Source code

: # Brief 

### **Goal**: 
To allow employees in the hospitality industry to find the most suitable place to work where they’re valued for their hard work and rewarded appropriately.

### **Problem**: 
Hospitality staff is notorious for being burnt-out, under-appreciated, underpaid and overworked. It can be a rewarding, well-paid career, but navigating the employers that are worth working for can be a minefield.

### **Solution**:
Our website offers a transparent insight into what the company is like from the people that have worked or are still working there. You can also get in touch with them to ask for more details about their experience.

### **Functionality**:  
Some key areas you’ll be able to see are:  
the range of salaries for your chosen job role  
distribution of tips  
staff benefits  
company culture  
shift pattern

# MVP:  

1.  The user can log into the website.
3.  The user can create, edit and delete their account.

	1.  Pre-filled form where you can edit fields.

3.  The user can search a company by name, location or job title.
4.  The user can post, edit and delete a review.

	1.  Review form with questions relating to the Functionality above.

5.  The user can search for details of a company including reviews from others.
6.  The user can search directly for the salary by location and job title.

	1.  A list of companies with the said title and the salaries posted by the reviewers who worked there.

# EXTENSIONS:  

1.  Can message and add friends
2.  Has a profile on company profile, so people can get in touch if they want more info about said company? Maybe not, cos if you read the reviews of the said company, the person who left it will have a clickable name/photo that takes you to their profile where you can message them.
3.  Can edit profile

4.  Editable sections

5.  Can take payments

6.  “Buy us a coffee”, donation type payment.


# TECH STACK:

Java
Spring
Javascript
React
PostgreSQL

:::

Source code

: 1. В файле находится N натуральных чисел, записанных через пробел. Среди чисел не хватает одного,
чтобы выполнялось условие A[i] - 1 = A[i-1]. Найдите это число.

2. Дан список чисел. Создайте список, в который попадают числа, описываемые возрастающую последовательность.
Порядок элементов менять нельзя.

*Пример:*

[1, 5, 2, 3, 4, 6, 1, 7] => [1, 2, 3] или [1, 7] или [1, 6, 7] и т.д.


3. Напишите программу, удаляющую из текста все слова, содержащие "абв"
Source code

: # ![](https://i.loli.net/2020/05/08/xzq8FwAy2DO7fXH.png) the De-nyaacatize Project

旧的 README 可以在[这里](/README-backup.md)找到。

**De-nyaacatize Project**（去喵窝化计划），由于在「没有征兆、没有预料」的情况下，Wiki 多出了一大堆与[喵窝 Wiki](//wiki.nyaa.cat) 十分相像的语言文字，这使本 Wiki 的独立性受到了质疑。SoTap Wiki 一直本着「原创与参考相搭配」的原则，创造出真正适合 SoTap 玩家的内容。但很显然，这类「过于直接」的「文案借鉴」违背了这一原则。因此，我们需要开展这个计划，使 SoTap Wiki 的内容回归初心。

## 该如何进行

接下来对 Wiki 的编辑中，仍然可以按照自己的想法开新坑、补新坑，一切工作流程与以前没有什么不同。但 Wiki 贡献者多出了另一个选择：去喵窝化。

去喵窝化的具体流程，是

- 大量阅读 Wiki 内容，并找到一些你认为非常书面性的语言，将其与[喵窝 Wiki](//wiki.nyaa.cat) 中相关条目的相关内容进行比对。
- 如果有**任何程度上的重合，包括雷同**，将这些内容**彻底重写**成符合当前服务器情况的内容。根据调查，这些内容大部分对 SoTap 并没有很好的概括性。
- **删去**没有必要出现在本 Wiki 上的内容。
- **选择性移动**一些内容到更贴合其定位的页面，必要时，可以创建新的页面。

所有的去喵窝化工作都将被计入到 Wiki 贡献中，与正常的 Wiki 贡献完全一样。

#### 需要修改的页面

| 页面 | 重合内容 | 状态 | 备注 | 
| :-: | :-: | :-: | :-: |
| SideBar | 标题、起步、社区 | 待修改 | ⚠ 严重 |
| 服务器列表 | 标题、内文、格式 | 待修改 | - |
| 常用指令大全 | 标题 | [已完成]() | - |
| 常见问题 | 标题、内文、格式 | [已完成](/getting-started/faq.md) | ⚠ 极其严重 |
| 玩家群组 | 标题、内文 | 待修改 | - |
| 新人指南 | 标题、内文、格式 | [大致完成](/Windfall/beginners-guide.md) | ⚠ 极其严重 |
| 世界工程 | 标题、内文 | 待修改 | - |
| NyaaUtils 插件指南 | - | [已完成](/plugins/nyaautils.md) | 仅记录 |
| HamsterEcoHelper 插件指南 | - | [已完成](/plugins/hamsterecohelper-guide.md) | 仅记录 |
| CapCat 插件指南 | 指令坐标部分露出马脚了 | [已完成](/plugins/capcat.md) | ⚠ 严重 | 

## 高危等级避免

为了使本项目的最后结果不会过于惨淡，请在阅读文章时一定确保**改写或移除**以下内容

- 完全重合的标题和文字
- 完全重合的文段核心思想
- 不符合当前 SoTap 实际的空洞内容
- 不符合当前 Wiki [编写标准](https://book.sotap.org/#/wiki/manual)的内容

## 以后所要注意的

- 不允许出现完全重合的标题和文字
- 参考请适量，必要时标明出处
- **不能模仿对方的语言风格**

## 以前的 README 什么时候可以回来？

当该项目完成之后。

:::

Description of the task — What you return should be exactly the lines above, starting at the one with "чтобы выполнялось условие" and ending at the one with "- **选择性移动**一些内容到更贴合其定位的页面，必要时，可以创建新的页面。", and nothing else.

Task result —
чтобы выполнялось условие A[i] - 1 = A[i-1]. Найдите это число.

2. Дан список чисел. Создайте список, в который попадают числа, описываемые возрастающую последовательность.
Порядок элементов менять нельзя.

*Пример:*

[1, 5, 2, 3, 4, 6, 1, 7] => [1, 2, 3] или [1, 7] или [1, 6, 7] и т.д.


3. Напишите программу, удаляющую из текста все слова, содержащие "абв"
Source code

: # ![](https://i.loli.net/2020/05/08/xzq8FwAy2DO7fXH.png) the De-nyaacatize Project

旧的 README 可以在[这里](/README-backup.md)找到。

**De-nyaacatize Project**（去喵窝化计划），由于在「没有征兆、没有预料」的情况下，Wiki 多出了一大堆与[喵窝 Wiki](//wiki.nyaa.cat) 十分相像的语言文字，这使本 Wiki 的独立性受到了质疑。SoTap Wiki 一直本着「原创与参考相搭配」的原则，创造出真正适合 SoTap 玩家的内容。但很显然，这类「过于直接」的「文案借鉴」违背了这一原则。因此，我们需要开展这个计划，使 SoTap Wiki 的内容回归初心。

## 该如何进行

接下来对 Wiki 的编辑中，仍然可以按照自己的想法开新坑、补新坑，一切工作流程与以前没有什么不同。但 Wiki 贡献者多出了另一个选择：去喵窝化。

去喵窝化的具体流程，是

- 大量阅读 Wiki 内容，并找到一些你认为非常书面性的语言，将其与[喵窝 Wiki](//wiki.nyaa.cat) 中相关条目的相关内容进行比对。
- 如果有**任何程度上的重合，包括雷同**，将这些内容**彻底重写**成符合当前服务器情况的内容。根据调查，这些内容大部分对 SoTap 并没有很好的概括性。
- **删去**没有必要出现在本 Wiki 上的内容。
- **选择性移动**一些内容到更贴合其定位的页面，必要时，可以创建新的页面。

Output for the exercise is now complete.